Change "divertimento" to "allegria" in the lines running from the start of the material through the line containing "tuo biglietto online", both ends included, and give those lines again with nothing else altered.

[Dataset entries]
- - -
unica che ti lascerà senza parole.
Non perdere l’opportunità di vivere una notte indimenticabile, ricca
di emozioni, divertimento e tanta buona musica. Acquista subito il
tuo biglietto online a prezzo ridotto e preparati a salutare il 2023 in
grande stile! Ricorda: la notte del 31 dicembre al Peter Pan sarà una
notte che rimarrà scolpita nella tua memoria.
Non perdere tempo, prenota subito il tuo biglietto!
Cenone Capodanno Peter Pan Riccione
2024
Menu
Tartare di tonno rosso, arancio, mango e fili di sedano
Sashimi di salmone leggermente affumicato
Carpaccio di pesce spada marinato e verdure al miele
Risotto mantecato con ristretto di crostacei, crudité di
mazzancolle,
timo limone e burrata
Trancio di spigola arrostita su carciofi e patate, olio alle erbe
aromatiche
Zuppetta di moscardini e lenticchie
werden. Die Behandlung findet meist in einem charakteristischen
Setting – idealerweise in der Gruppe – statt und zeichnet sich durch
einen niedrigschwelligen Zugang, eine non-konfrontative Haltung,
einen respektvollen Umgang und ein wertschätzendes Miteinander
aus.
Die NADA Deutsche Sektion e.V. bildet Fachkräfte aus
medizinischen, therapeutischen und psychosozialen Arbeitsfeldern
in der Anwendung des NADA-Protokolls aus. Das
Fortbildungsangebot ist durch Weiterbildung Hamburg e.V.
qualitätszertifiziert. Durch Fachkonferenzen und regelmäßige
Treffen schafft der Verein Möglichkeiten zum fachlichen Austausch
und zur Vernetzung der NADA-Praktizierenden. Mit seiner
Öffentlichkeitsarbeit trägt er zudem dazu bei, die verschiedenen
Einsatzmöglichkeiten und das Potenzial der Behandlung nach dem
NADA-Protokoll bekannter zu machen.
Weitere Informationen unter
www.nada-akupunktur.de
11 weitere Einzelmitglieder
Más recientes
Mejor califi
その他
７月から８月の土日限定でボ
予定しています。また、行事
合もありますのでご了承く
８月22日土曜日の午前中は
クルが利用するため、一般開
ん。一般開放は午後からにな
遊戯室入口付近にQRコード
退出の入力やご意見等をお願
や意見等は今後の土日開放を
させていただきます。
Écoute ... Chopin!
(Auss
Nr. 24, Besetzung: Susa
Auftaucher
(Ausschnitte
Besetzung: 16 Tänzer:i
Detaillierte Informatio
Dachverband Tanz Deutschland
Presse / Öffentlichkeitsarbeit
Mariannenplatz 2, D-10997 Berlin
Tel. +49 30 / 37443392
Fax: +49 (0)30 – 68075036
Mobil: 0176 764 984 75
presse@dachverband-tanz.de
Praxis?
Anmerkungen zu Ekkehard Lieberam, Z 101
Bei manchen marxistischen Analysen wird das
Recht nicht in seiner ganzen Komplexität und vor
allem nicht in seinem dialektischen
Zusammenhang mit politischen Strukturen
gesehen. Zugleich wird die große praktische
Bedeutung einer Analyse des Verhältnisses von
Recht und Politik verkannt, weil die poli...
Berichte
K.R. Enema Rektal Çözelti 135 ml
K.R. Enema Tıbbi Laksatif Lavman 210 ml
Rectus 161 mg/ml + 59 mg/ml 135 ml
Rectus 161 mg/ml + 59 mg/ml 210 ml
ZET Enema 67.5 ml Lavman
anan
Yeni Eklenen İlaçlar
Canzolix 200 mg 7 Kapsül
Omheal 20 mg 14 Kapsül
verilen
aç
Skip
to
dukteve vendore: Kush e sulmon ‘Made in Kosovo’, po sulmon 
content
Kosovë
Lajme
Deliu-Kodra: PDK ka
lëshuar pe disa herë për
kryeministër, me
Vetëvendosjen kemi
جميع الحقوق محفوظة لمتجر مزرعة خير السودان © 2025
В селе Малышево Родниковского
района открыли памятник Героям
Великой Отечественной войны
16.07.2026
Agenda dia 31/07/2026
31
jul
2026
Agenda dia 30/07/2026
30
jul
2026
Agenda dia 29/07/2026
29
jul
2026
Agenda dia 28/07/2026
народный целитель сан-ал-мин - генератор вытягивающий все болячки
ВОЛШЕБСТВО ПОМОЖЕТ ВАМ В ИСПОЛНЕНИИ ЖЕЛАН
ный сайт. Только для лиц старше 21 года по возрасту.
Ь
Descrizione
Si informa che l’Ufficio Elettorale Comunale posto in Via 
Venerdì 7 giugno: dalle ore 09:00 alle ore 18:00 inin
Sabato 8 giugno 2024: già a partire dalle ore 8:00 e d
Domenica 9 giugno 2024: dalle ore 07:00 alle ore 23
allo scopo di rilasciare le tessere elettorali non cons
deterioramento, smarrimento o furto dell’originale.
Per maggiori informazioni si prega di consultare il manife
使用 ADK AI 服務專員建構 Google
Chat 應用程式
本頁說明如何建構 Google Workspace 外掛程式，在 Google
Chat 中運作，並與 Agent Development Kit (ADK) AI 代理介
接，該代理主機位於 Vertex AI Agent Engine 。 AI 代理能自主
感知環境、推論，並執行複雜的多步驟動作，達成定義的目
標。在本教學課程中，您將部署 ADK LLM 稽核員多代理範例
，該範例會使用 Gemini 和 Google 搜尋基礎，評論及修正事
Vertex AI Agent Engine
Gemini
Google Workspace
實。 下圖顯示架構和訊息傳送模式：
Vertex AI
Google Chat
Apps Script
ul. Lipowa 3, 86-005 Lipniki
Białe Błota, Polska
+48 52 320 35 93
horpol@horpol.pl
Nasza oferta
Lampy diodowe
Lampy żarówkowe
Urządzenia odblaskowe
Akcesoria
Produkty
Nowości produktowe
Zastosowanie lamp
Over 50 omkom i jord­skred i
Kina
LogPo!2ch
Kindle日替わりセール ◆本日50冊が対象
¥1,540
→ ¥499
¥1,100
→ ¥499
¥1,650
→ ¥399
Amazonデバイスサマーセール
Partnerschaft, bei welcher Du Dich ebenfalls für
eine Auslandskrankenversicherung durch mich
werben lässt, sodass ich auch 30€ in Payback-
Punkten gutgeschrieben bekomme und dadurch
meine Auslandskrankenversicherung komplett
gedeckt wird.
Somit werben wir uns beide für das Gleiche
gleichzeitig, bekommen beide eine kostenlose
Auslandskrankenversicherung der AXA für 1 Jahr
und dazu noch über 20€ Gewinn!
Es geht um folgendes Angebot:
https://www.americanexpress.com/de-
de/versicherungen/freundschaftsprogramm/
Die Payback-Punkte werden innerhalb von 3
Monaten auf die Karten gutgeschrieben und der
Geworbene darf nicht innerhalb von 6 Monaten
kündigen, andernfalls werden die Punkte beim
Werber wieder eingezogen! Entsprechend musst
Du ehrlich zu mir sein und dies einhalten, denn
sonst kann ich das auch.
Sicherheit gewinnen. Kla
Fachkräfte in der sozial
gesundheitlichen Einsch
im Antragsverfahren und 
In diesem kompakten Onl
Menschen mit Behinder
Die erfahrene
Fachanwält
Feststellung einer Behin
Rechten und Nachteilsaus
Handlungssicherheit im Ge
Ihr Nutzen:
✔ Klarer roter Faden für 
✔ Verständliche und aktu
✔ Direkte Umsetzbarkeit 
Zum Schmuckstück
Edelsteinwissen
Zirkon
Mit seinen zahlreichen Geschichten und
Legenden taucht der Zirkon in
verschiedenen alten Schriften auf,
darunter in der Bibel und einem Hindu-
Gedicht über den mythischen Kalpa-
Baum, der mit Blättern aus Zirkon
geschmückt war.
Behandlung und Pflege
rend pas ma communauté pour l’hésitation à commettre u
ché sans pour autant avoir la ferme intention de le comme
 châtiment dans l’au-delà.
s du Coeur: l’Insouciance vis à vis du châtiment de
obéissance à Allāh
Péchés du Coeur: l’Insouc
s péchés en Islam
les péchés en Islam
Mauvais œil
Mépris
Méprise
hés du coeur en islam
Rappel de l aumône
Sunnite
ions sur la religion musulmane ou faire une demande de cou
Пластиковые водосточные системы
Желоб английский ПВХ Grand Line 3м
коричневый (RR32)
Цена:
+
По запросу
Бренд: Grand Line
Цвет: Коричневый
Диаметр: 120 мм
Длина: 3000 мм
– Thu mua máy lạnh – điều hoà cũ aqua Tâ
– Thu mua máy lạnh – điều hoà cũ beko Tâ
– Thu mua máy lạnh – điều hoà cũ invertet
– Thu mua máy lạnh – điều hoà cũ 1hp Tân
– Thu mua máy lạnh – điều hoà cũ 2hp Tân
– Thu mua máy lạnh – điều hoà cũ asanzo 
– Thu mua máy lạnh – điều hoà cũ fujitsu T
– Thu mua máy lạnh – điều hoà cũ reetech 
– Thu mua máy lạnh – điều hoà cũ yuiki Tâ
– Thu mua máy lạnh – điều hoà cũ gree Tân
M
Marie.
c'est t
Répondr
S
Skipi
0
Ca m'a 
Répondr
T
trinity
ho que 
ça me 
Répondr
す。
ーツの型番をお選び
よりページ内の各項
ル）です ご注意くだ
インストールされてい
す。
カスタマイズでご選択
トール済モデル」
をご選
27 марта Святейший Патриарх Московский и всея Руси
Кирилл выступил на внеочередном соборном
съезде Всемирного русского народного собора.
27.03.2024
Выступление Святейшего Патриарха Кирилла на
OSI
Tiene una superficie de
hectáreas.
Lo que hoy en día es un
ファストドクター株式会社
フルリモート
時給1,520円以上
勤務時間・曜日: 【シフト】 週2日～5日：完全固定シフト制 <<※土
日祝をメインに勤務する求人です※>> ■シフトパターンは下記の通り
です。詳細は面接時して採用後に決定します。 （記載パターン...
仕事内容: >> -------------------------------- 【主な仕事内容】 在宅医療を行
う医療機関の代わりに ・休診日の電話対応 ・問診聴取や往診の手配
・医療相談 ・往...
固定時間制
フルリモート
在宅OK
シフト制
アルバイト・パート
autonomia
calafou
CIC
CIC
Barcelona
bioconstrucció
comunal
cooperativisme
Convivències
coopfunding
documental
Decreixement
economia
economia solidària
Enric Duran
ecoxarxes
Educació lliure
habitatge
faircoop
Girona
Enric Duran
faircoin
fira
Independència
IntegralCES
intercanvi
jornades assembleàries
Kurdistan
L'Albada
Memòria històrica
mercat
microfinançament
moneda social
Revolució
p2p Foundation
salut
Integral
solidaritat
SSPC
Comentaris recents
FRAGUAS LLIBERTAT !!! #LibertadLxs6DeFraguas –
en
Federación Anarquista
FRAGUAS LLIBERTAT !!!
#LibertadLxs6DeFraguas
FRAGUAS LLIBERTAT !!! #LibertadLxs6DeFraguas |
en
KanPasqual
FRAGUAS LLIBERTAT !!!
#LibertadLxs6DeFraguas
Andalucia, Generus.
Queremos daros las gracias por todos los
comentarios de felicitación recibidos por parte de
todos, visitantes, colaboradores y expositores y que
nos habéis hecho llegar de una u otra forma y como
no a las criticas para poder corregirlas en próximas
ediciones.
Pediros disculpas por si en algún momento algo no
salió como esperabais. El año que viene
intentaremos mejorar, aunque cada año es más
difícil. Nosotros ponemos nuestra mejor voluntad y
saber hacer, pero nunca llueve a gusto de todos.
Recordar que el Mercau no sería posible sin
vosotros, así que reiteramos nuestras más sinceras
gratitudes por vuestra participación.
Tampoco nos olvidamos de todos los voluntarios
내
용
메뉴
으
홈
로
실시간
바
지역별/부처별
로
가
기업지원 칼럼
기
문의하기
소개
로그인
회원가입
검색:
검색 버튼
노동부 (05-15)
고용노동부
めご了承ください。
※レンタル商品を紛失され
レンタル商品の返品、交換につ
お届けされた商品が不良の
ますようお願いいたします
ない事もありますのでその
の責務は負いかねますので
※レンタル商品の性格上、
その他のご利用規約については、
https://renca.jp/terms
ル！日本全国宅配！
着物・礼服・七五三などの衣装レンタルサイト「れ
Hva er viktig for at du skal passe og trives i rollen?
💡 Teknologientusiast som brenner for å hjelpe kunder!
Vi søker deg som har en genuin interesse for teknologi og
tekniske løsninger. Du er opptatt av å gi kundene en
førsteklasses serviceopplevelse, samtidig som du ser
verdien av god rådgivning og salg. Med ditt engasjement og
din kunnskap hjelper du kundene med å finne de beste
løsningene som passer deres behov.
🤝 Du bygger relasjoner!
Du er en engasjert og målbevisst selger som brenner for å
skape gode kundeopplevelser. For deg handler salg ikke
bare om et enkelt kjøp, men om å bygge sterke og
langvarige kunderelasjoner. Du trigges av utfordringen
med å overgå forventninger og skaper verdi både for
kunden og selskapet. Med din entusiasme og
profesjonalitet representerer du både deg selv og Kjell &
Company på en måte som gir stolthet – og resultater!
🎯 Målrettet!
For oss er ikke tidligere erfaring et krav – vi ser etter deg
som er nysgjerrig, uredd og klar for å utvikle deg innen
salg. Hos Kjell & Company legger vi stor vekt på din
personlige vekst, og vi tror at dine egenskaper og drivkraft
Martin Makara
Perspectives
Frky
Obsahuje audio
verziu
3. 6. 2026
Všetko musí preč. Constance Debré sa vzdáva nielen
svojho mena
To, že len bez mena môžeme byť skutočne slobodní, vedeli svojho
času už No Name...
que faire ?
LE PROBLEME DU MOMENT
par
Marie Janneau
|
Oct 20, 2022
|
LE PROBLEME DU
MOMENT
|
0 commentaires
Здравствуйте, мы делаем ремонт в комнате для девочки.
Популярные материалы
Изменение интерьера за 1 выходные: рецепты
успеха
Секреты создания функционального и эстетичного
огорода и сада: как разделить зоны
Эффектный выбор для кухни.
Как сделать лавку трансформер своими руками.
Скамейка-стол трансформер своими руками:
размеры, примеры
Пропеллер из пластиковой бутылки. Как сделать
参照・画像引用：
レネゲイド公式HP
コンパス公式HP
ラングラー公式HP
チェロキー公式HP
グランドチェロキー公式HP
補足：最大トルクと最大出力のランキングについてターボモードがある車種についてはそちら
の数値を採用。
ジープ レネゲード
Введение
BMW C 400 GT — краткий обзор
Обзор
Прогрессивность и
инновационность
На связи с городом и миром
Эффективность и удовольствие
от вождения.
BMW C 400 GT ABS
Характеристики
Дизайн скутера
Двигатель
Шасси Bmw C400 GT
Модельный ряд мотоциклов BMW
- - -
# EXERCISE OUTPUT:
unica che ti lascerà senza parole.
Non perdere l’opportunità di vivere una notte indimenticabile, ricca
di emozioni, allegria e tanta buona musica. Acquista subito il
tuo biglietto online a prezzo ridotto e preparati a salutare il 2023 in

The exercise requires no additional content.